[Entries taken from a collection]
##############################
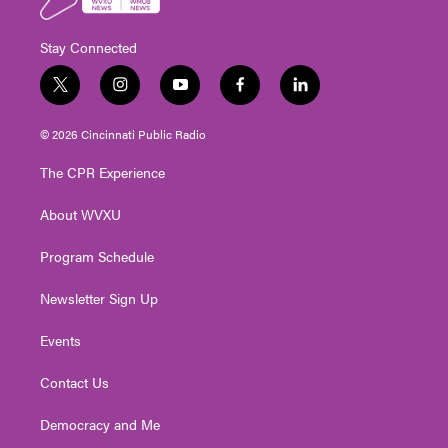
Stay Connected
t
i
y
f
l
w
n
o
a
i
i
s
u
c
n
© 2026 Cincinnati Public Radio
t
t
t
e
k
t
a
u
b
e
The CPR Experience
e
g
b
o
d
r
r
e
o
i
About WVXU
a
k
n
m
Program Schedule
Newsletter Sign Up
Events
Contact Us
Democracy and Me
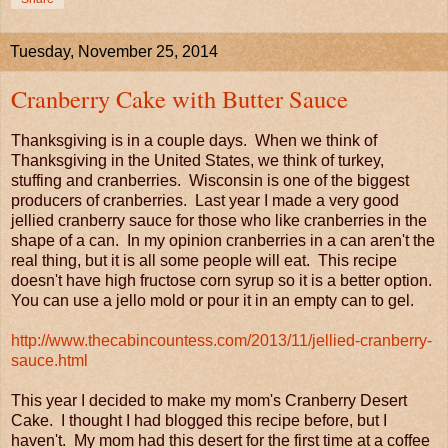
Tuesday, November 25, 2014
Cranberry Cake with Butter Sauce
Thanksgiving is in a couple days. When we think of
Thanksgiving in the United States, we think of turkey,
stuffing and cranberries. Wisconsin is one of the biggest
producers of cranberries. Last year I made a very good
jellied cranberry sauce for those who like cranberries in the
shape of a can. In my opinion cranberries in a can aren't the
real thing, but it is all some people will eat. This recipe
doesn't have high fructose corn syrup so it is a better option.
You can use a jello mold or pour it in an empty can to gel.
http://www.thecabincountess.com/2013/11/jellied-cranberry-
sauce.html
This year I decided to make my mom's Cranberry Desert
Cake. I thought I had blogged this recipe before, but I
haven't. My mom had this desert for the first time at a coffee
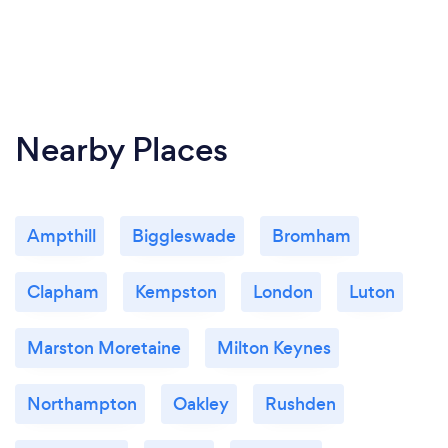
Nearby Places
Ampthill
Biggleswade
Bromham
Clapham
Kempston
London
Luton
Marston Moretaine
Milton Keynes
Northampton
Oakley
Rushden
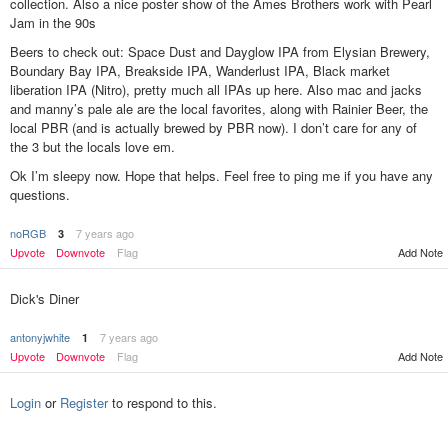
collection. Also a nice poster show of the Ames Brothers work with Pearl
Jam in the 90s
Beers to check out: Space Dust and Dayglow IPA from Elysian Brewery,
Boundary Bay IPA, Breakside IPA, Wanderlust IPA, Black market
liberation IPA (Nitro), pretty much all IPAs up here. Also mac and jacks
and manny’s pale ale are the local favorites, along with Rainier Beer, the
local PBR (and is actually brewed by PBR now). I don’t care for any of
the 3 but the locals love em.
Ok I’m sleepy now. Hope that helps. Feel free to ping me if you have any
questions.
noRGB
7 years ago
3
Add Note
Upvote
Downvote
Flag
Dick's Diner
antonyjwhite
7 years ago
1
Upvote
Downvote
Flag
Add Note
Login
or
Register
to respond to this.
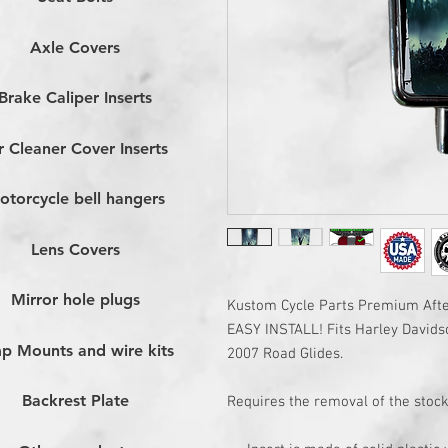
Axle Covers
Brake Caliper Inserts
r Cleaner Cover Inserts
otorcycle bell hangers
Lens Covers
Mirror hole plugs
Kustom Cycle Parts Premium After
EASY INSTALL! Fits Harley Davids
p Mounts and wire kits
2007 Road Glides.
Backrest Plate
Requires the removal of the stock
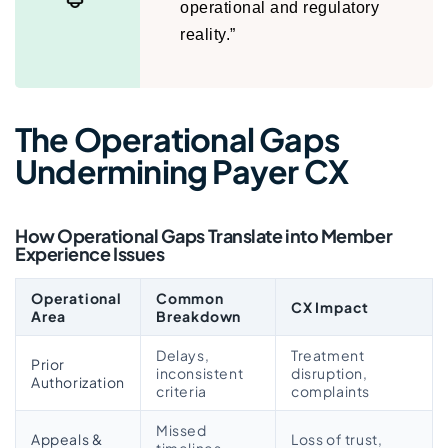
operational and regulatory
reality.”
The Operational Gaps
Undermining Payer CX
How Operational Gaps Translate into Member
Experience Issues
Operational
Common
CX Impact
Area
Breakdown
Delays,
Treatment
Prior
inconsistent
disruption,
Authorization
criteria
complaints
Missed
Appeals &
Loss of trust,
##############################
Convert the stretch from the line containing "Axle Covers" through the line containing "Requires the removal of the stock" into a Markdown table with two columns, Row and Line, skipping any blank lines.

**FINISHED TASK:**
| Row | Line |
|---|---|
| 1 | Axle Covers |
| 2 | Brake Caliper Inserts |
| 3 | r Cleaner Cover Inserts |
| 4 | otorcycle bell hangers |
| 5 | Lens Covers |
| 6 | Mirror hole plugs |
| 7 | Kustom Cycle Parts Premium After |
| 8 | EASY INSTALL! Fits Harley Davids |
| 9 | p Mounts and wire kits |
| 10 | 2007 Road Glides. |
| 11 | Backrest Plate |
| 12 | Requires the removal of the stock |